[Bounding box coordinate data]
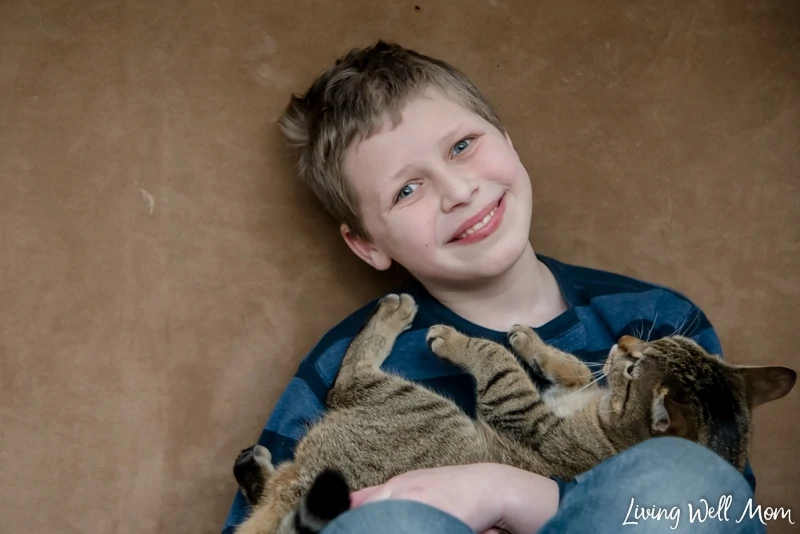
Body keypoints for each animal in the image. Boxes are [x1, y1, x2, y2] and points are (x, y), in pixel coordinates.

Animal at [231, 296, 792, 534]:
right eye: (662, 341)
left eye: (639, 366)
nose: (624, 339)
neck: (604, 421)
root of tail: (300, 485)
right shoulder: (564, 394)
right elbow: (571, 368)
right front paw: (533, 342)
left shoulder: (524, 412)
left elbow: (496, 359)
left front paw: (461, 340)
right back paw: (252, 465)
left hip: (423, 407)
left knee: (347, 380)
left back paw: (393, 311)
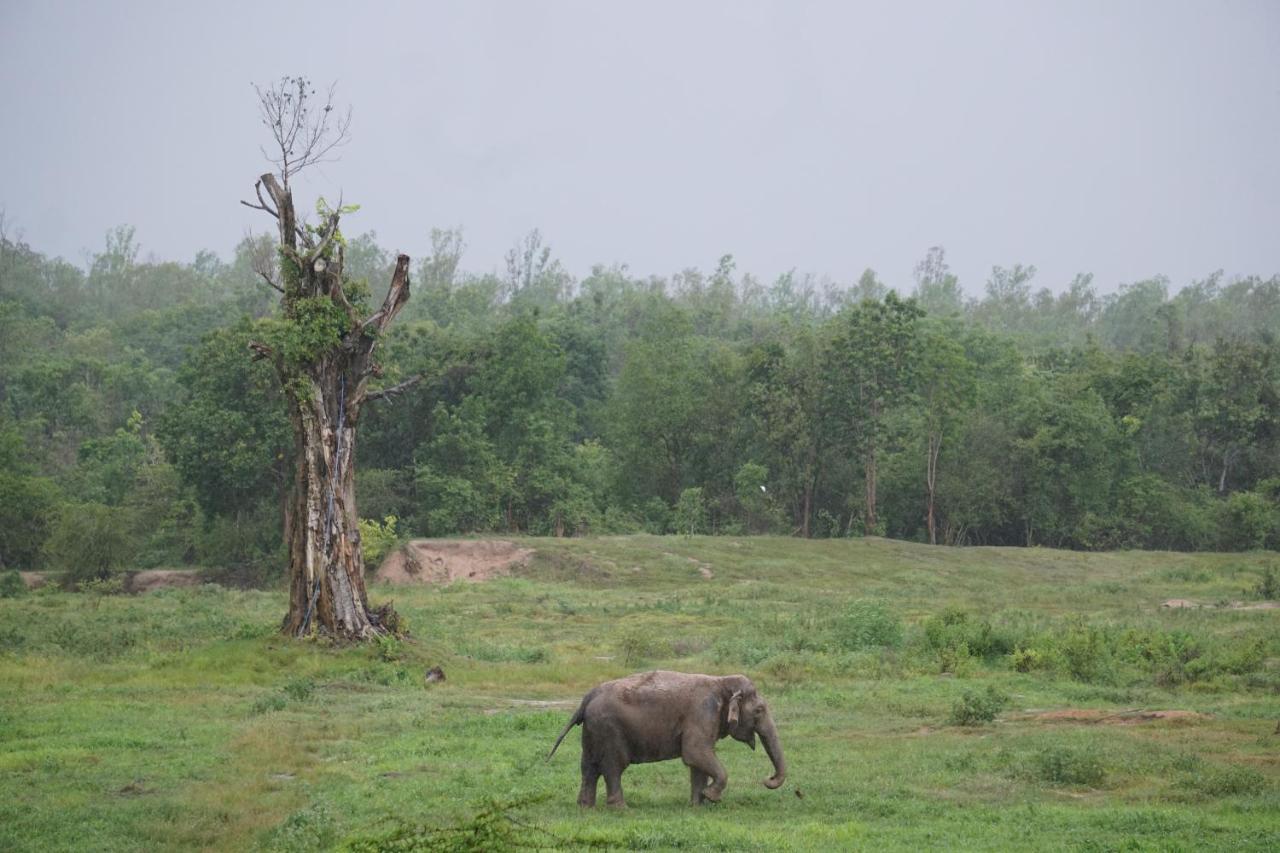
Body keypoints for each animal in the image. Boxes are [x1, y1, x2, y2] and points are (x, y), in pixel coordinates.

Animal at [545, 671, 783, 804]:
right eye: (759, 710)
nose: (768, 778)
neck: (722, 681)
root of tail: (588, 696)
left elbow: (698, 761)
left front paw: (699, 804)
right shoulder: (701, 712)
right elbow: (695, 753)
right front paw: (711, 797)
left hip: (592, 730)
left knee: (589, 767)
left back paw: (585, 807)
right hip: (609, 729)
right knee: (613, 767)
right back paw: (621, 809)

_WHAT THIS TASK INVOLVES_. Print exactly, with no pictures, the lines above from the one that holds "nose: (624, 339)" through the one that holds "right knee: (613, 767)", both of them included.

_OUTPUT OF THE TASK_.
nose: (624, 339)
neck: (604, 421)
root of tail: (300, 485)
right shoulder: (564, 394)
right elbow: (571, 368)
right front paw: (533, 342)
left shoulder: (524, 412)
left elbow: (496, 359)
left front paw: (461, 340)
right back paw: (252, 465)
left hip: (423, 407)
left knee: (347, 380)
left back paw: (393, 311)
Body keypoints for each animal in the image. Boxes are [x1, y1, x2, y2] and points are (x, y), in pixel coordinates.

Animal at [545, 671, 783, 804]:
right eye: (759, 710)
nose: (768, 778)
neck: (722, 681)
root of tail: (588, 696)
left elbow: (698, 761)
left front paw: (699, 804)
right shoulder: (701, 712)
right elbow: (695, 753)
right front paw: (711, 797)
left hip: (592, 730)
left knee: (589, 767)
left back paw: (585, 807)
right hip: (609, 729)
right knee: (613, 767)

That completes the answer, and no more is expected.